Tasks to complete:
1 - Name every person and every political party mentioned in the passage on the May Day bank holiday.
2 - Answer these questions about the passage on the May Day bank holiday:
(a) In what year was the May Day bank holiday introduced?
(b) What do some pundits argue should be done with the May Day Monday?
(c) Who swept Callaghan aside in 1979?

Extract provided:
BEGIN
The May Day bank holiday wasn’t always a feature of British life. It was bequeathed to a sulky nation in 1978 by the Labour administration of Jim Callaghan. If the aim was to soften up the public for the looming general election, the bribe proved insufficient: Callaghan was swept aside by Margaret Thatcher in 1979.
Whether we really need all these spring bank holidays butted up together has been in debate ever since. There are pundits who argue that, in these economically fragile times, the May Day Monday should be scrapped. That might make sound sense for a nation battling a significant financial deficit, but it would spell political disaster for whoever dared to table it. People may not have been dancing in the streets when the holiday was announced, but they would be rioting if it were now to be abolished.
END
Recorded information:
BEGIN
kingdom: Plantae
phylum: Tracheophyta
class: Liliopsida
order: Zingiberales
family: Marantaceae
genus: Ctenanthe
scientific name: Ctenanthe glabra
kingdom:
END
BEGIN
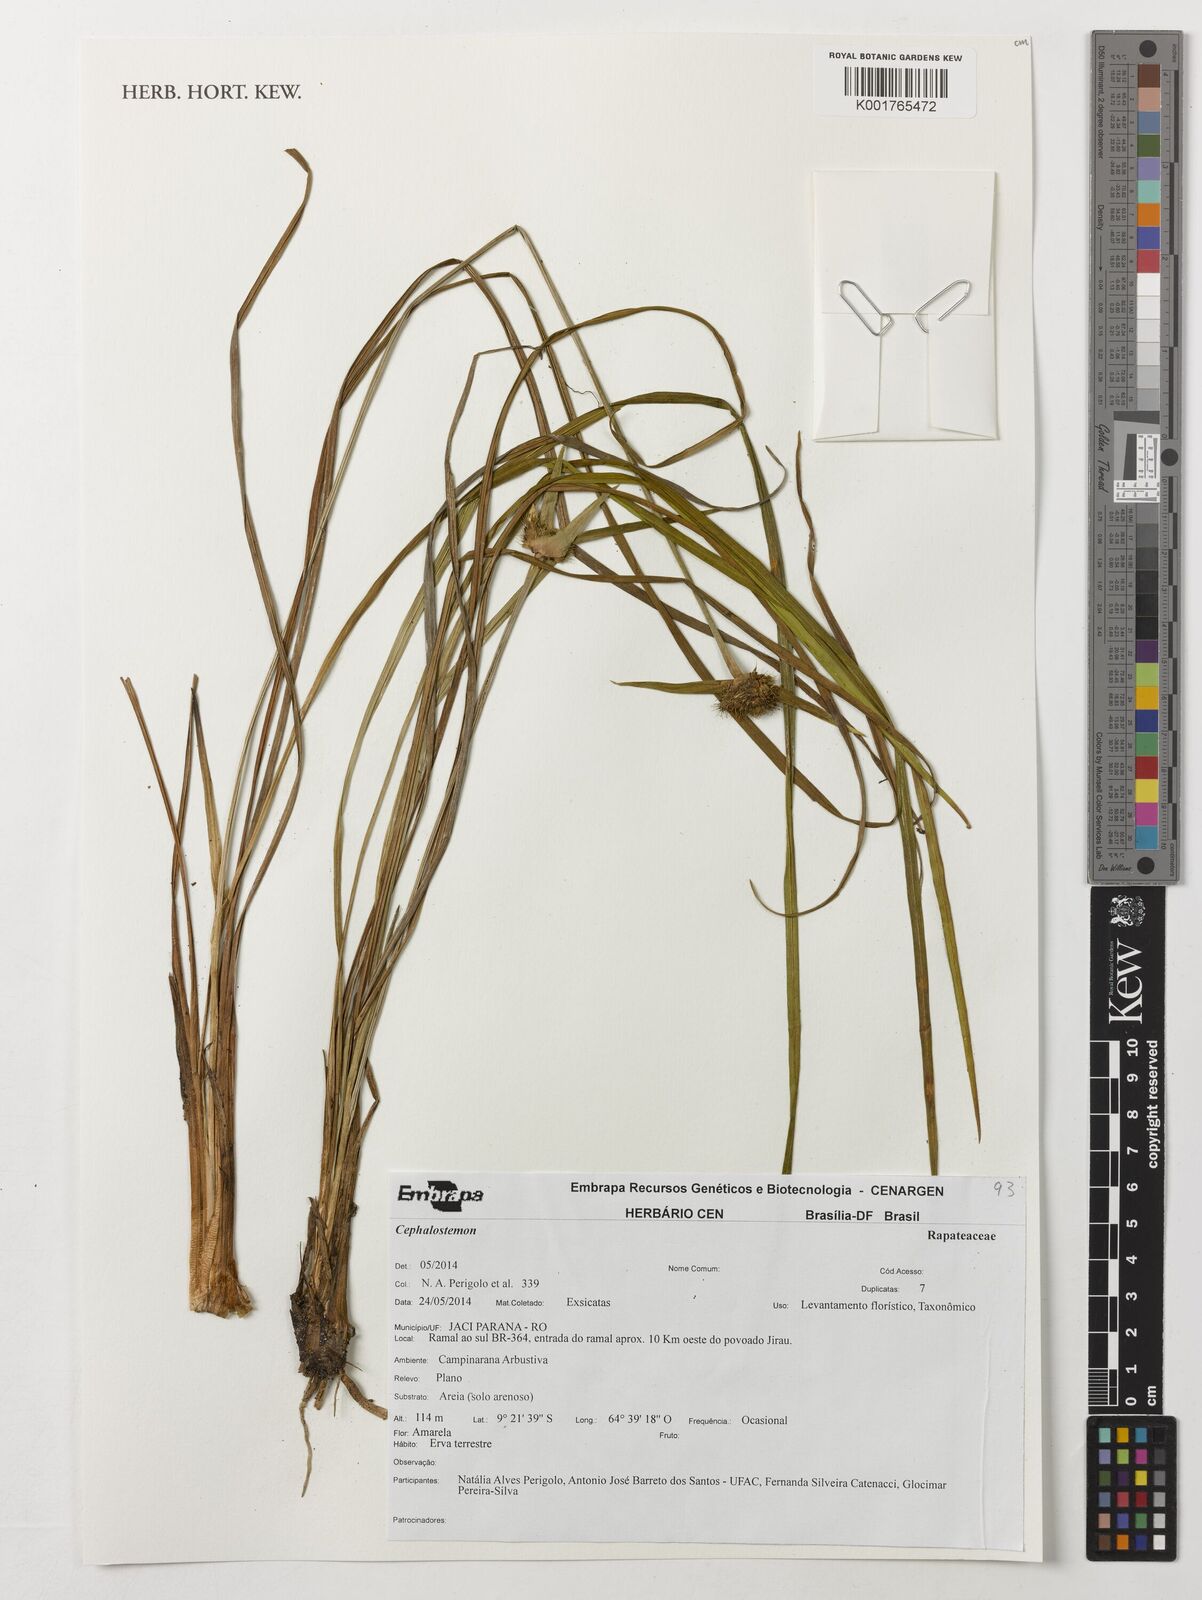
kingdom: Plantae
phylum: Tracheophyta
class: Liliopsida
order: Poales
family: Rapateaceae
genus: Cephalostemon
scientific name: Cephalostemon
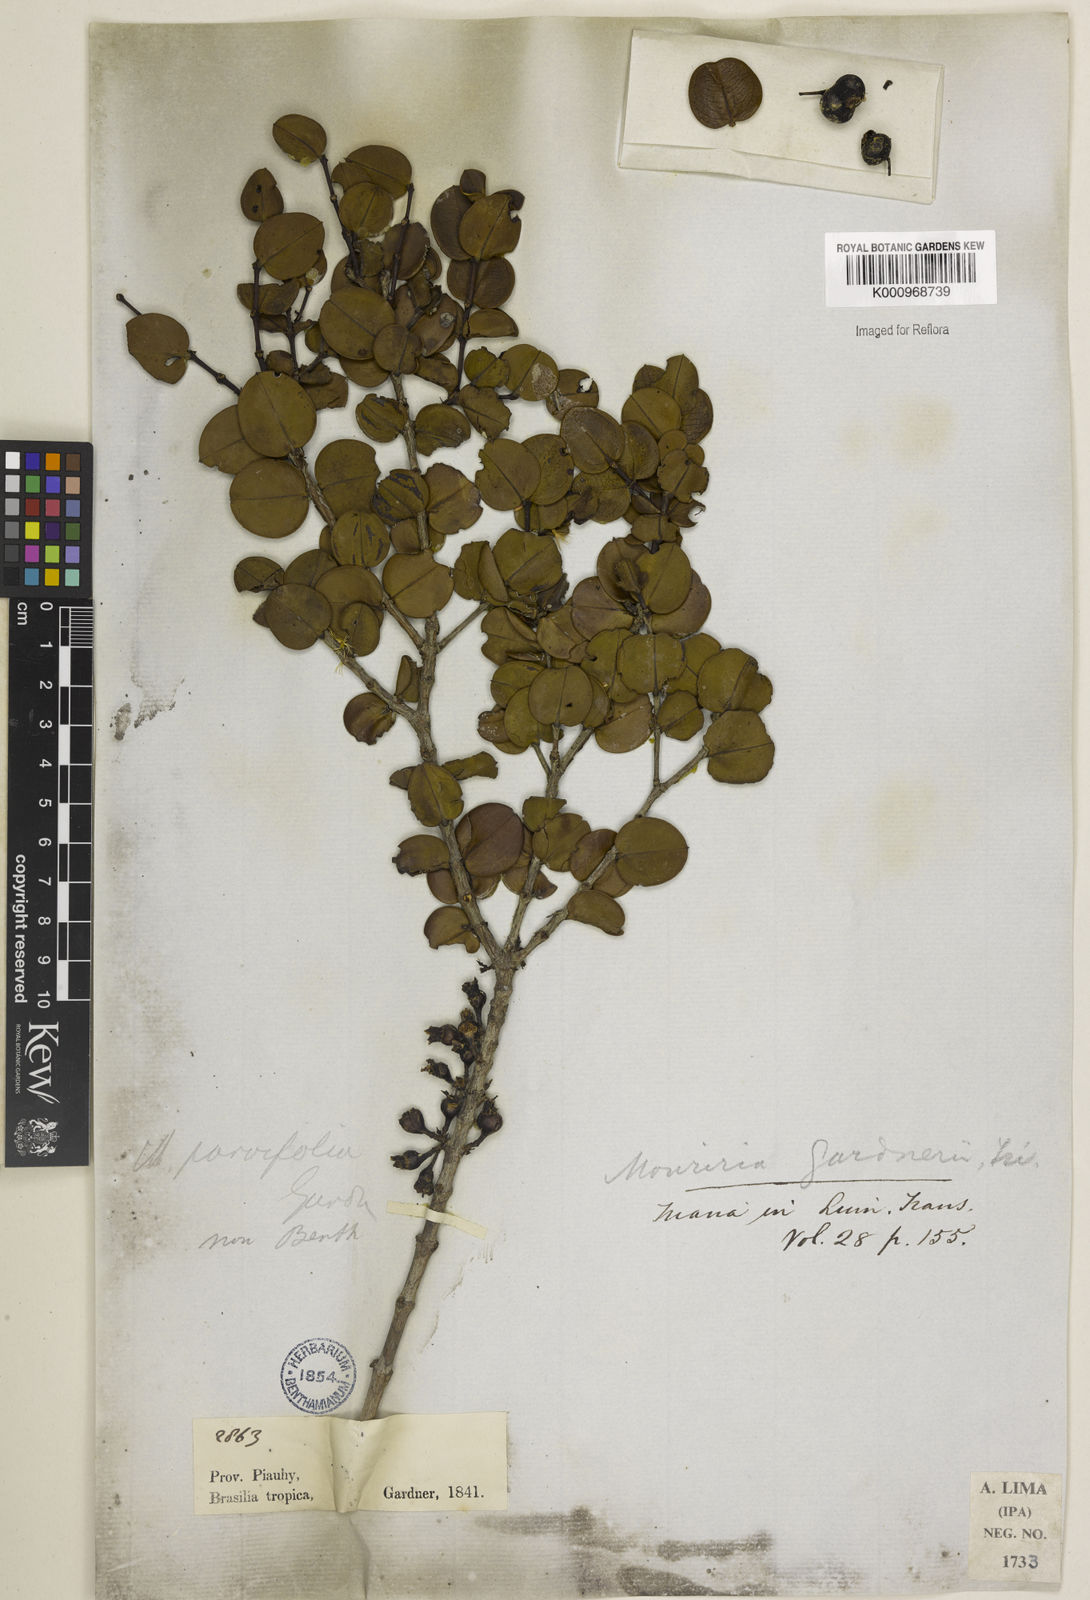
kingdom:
END
Answers provided:
1 -
Jim Callaghan
Margaret Thatcher
Labour

2 -
(a) 1978
(b) It should be scrapped.
(c) Margaret Thatcher